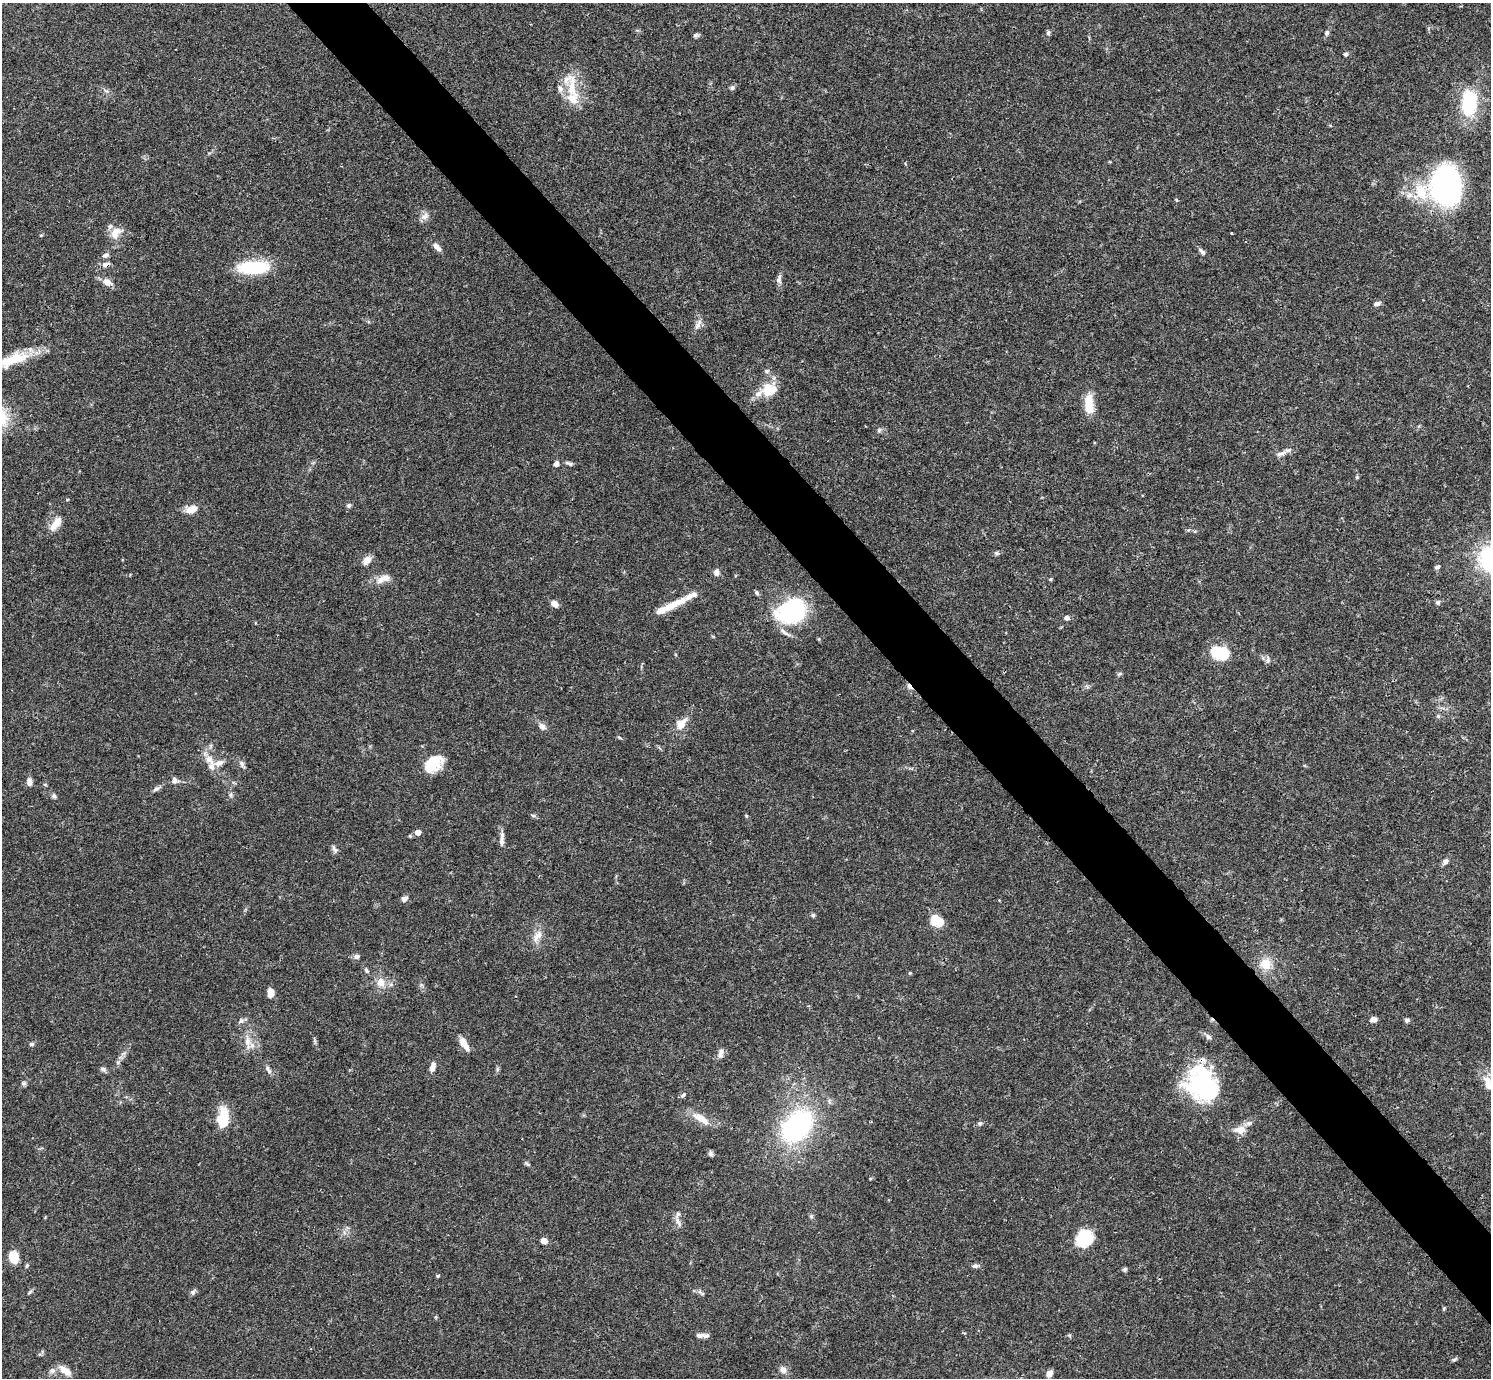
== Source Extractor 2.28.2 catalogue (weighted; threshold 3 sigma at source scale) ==
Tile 6 of 4 x 4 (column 2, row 2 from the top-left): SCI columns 1491-2979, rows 2909-4284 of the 5962 x 5959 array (HDU 1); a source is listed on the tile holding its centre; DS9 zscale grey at full resolution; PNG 1493 x 1380 px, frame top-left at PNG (2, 3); no overlay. Shown black and unused: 5% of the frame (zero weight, under 3 of 4 exposures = <1% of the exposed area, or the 3 px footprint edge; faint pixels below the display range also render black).
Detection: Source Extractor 2.28.2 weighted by HDU 2 'WHT'; one run over the whole footprint, this tile lists its part. Background 0.0412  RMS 0.0026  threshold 0.0119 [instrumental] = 3 sigma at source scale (4.5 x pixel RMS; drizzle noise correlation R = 1.50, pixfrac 1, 0.05/0.05 arcsec/px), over >= 5 px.
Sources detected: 141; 5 inside a brighter object's white glare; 1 cosmic-ray / hot-pixel residue — not listed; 12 inside a brighter listed object's ellipse — not listed separately; the other 123 listed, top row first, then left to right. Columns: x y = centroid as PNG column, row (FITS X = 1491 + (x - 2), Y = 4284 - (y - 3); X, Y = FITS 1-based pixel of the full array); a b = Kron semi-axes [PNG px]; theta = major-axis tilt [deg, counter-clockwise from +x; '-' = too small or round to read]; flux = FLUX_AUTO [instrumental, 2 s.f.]
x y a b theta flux
1048 33 6 5 - 0.55
1327 33 8 6 75 0.65
696 35 8 5 19 0.53
1346 54 5 5 - 0.55
572 86 36 10 89 5.9
560 88 11 7 -67 1.4
732 88 7 6 - 0.62
106 91 7 4 -19 0.51
1469 105 33 19 -79 14
1446 186 35 27 -82 66
1409 195 11 9 9 1.9
1176 200 5 4 - 0.26
424 216 13 8 32 1.4
116 233 19 12 55 3.6
1231 233 2 2 - 0.24
41 235 5 3 - 0.24
437 247 11 6 -47 1.4
1202 252 10 5 -46 0.86
106 255 9 6 28 0.85
106 264 10 6 10 1.2
254 267 36 14 2 14
779 279 12 7 81 1
107 282 8 6 -22 2.6
1377 303 9 5 16 0.9
698 325 16 7 61 1.4
13 360 48 14 20 10
768 390 22 16 69 5.6
1089 404 22 10 -86 5.3
879 430 7 4 46 0.46
1281 454 18 6 21 1.4
569 463 10 4 -17 0.62
556 464 6 5 - 1.2
1357 477 4 4 - 0.3
348 505 7 5 42 0.62
192 509 15 8 12 3
56 524 22 9 52 3
1195 531 6 4 18 0.3
997 553 8 5 -26 0.48
367 560 11 8 46 2
1437 567 7 5 38 0.64
716 572 8 7 - 1.2
383 579 21 9 24 2.7
1050 579 4 3 - 0.36
757 593 7 5 -57 0.51
1438 603 6 6 - 0.62
554 604 8 6 -37 1.9
669 607 42 7 25 5.8
792 611 33 25 27 26
1067 618 6 5 - 0.89
1222 653 20 17 25 7.2
1268 660 10 5 90 0.72
1120 674 7 4 20 0.43
1438 716 5 5 - 0.44
681 724 18 11 53 3.2
542 726 11 7 -40 1.2
209 759 13 10 -49 2.5
434 763 22 15 43 7.6
242 764 10 6 -72 0.88
175 780 11 9 -17 1.2
29 782 8 6 89 1.5
45 785 6 3 -20 0.26
156 789 9 6 34 0.81
231 795 7 4 90 0.49
54 796 7 6 - 0.59
533 816 6 4 -2 0.41
746 816 5 4 - 0.27
418 832 5 5 - 1.9
502 836 13 6 88 1.2
334 849 12 5 -66 0.87
1445 861 7 6 - 0.97
404 899 8 6 26 0.96
813 915 5 5 - 0.46
937 921 15 11 -31 4.6
538 936 19 8 55 2.4
356 956 7 6 - 0.82
1266 964 14 13 - 4.2
367 971 8 5 -55 0.53
910 973 5 4 - 0.26
381 982 14 10 -77 2.6
271 993 8 6 88 2.7
1373 1019 8 6 9 1.3
1407 1020 7 5 8 0.6
241 1021 9 7 35 0.8
1208 1037 9 6 -44 0.74
248 1042 22 7 -85 2.7
31 1044 6 4 -1 0.53
464 1044 17 7 -58 2.6
124 1053 7 4 19 0.55
721 1053 13 7 81 1.3
432 1067 13 6 76 1.4
103 1069 8 6 -19 0.71
268 1069 13 5 -56 0.95
497 1069 7 4 -73 0.42
24 1083 7 5 -20 0.49
1488 1083 22 12 -69 3.4
1203 1084 37 35 0 27
683 1095 9 5 45 0.59
224 1115 21 9 -81 5.4
701 1118 26 9 -33 3.8
980 1123 7 6 - 0.56
797 1126 26 18 46 54
1239 1130 17 11 6 2.7
711 1153 7 6 - 0.67
527 1164 8 4 -44 0.5
811 1216 6 5 - 0.45
678 1221 19 5 -67 1.3
1084 1238 17 15 43 11
544 1241 7 6 - 1.6
14 1257 11 8 -72 5.5
27 1266 6 4 69 0.38
975 1266 8 6 -7 0.7
1125 1269 6 5 - 0.46
438 1276 5 3 - 0.33
30 1292 8 4 36 0.43
193 1292 9 6 50 0.68
702 1294 7 4 -1 0.42
1444 1308 5 4 - 0.29
699 1335 13 7 1 1.3
1455 1359 8 4 27 0.47
52 1370 9 8 - 1.1
65 1370 17 8 -36 2.8
783 1370 9 8 - 1.3
1049 1373 7 6 - 1.4
Overlapping masked pixels (flux is a lower limit): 2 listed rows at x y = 106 264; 1203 1084
Isophote crosses this tile's border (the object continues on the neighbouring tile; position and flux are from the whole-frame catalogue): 2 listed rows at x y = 13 360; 1488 1083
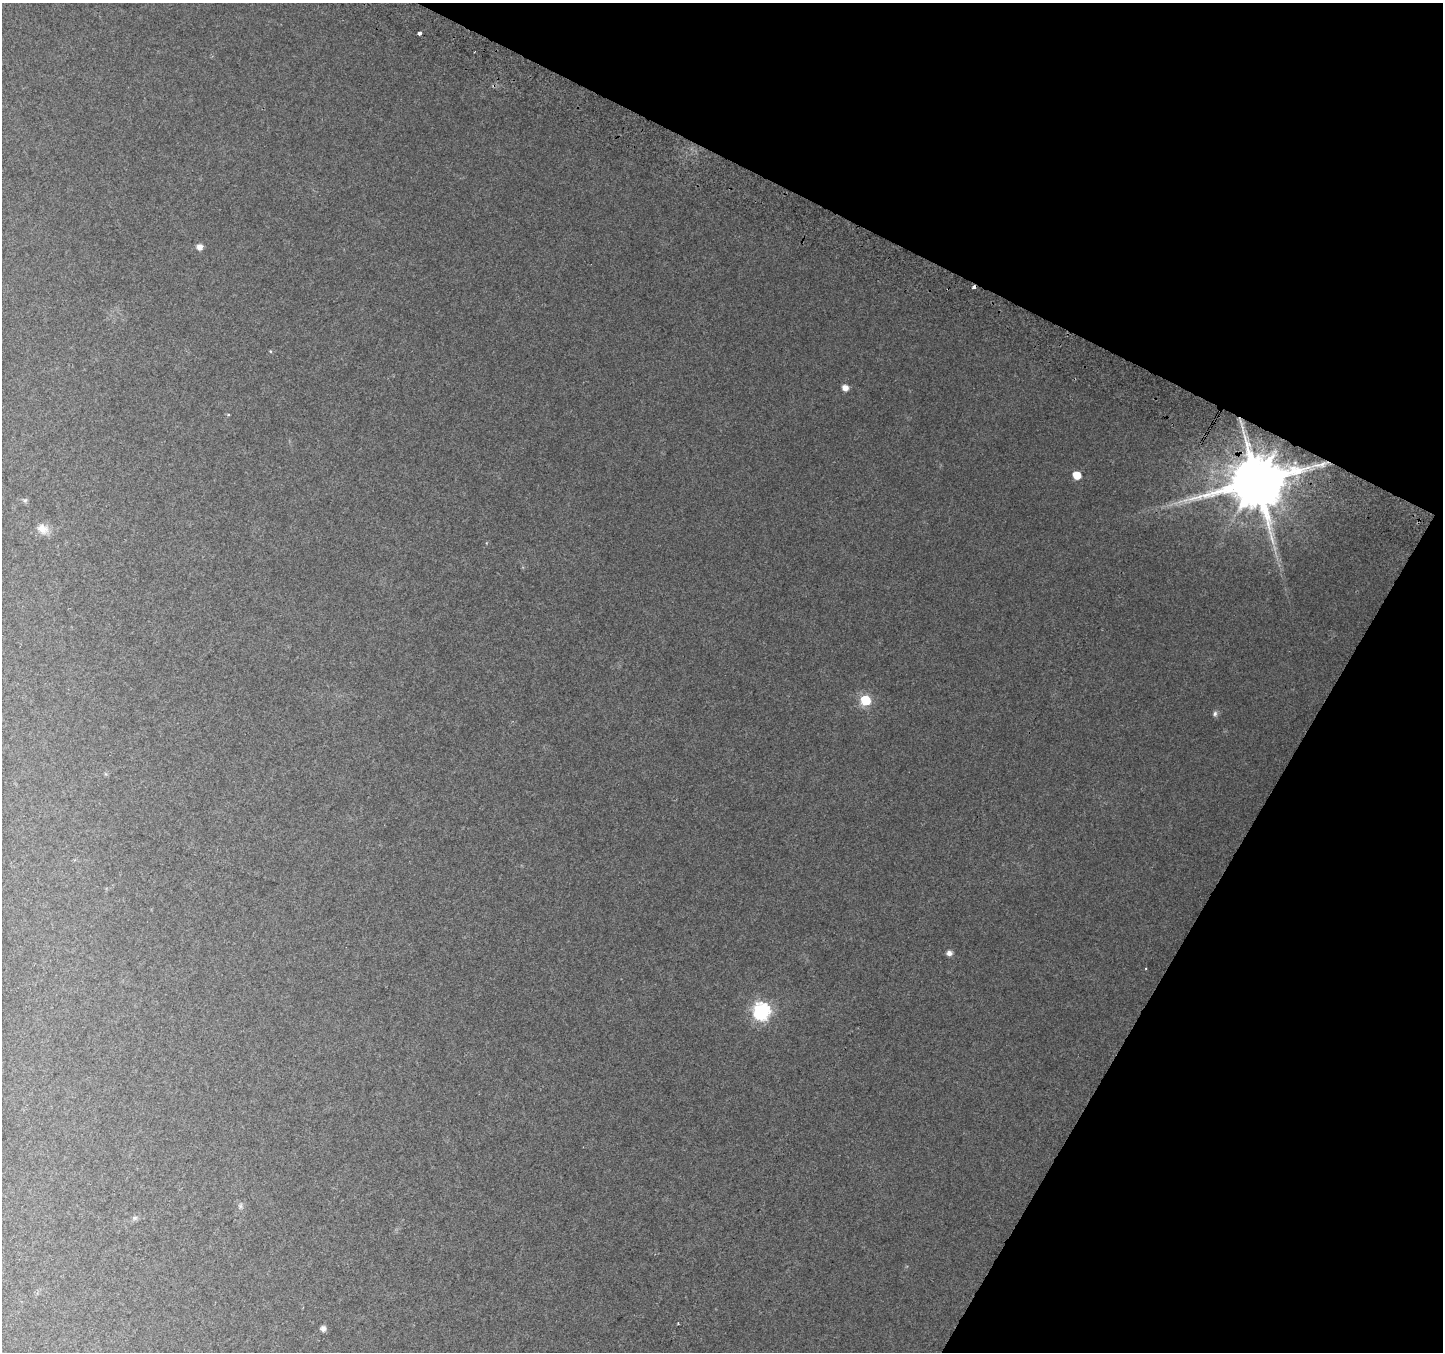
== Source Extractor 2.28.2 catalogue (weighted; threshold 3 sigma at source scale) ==
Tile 8 of 4 x 4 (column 4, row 2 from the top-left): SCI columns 4354-5794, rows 3005-4354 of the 5815 x 5942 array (HDU 1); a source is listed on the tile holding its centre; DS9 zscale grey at full resolution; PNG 1445 x 1354 px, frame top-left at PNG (2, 3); no overlay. Shown black and unused: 25% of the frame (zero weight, under 2 of 3 exposures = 2% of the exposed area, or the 3 px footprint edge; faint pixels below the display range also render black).
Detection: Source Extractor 2.28.2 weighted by HDU 2 'WHT'; one run over the whole footprint, this tile lists its part. Background 0.0759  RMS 0.01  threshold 0.0452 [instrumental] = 3 sigma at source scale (4.5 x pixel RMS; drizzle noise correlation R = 1.50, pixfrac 1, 0.0396/0.0396 arcsec/px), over >= 5 px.
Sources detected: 19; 2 cosmic-ray / hot-pixel residue — not listed; the other 17 listed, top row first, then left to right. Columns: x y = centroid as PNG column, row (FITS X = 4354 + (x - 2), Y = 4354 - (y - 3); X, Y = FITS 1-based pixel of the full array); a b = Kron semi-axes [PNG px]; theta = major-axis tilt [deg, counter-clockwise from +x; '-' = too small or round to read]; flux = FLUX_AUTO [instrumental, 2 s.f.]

__________________________________________________

Problem statement =>
Please retype the lines from the start of the records through the line containing "0.05/0.05 arcsec/px), over >= 5 px.", leaving the pictures out of your answer.

Written response =>
== Source Extractor 2.28.2 catalogue (weighted; threshold 3 sigma at source scale) ==
Tile 6 of 4 x 4 (column 2, row 2 from the top-left): SCI columns 1491-2979, rows 2909-4284 of the 5962 x 5959 array (HDU 1); a source is listed on the tile holding its centre; DS9 zscale grey at full resolution; PNG 1493 x 1380 px, frame top-left at PNG (2, 3); no overlay. Shown black and unused: 5% of the frame (zero weight, under 3 of 4 exposures = <1% of the exposed area, or the 3 px footprint edge; faint pixels below the display range also render black).
Detection: Source Extractor 2.28.2 weighted by HDU 2 'WHT'; one run over the whole footprint, this tile lists its part. Background 0.0412  RMS 0.0026  threshold 0.0119 [instrumental] = 3 sigma at source scale (4.5 x pixel RMS; drizzle noise correlation R = 1.50, pixfrac 1, 0.05/0.05 arcsec/px), over >= 5 px.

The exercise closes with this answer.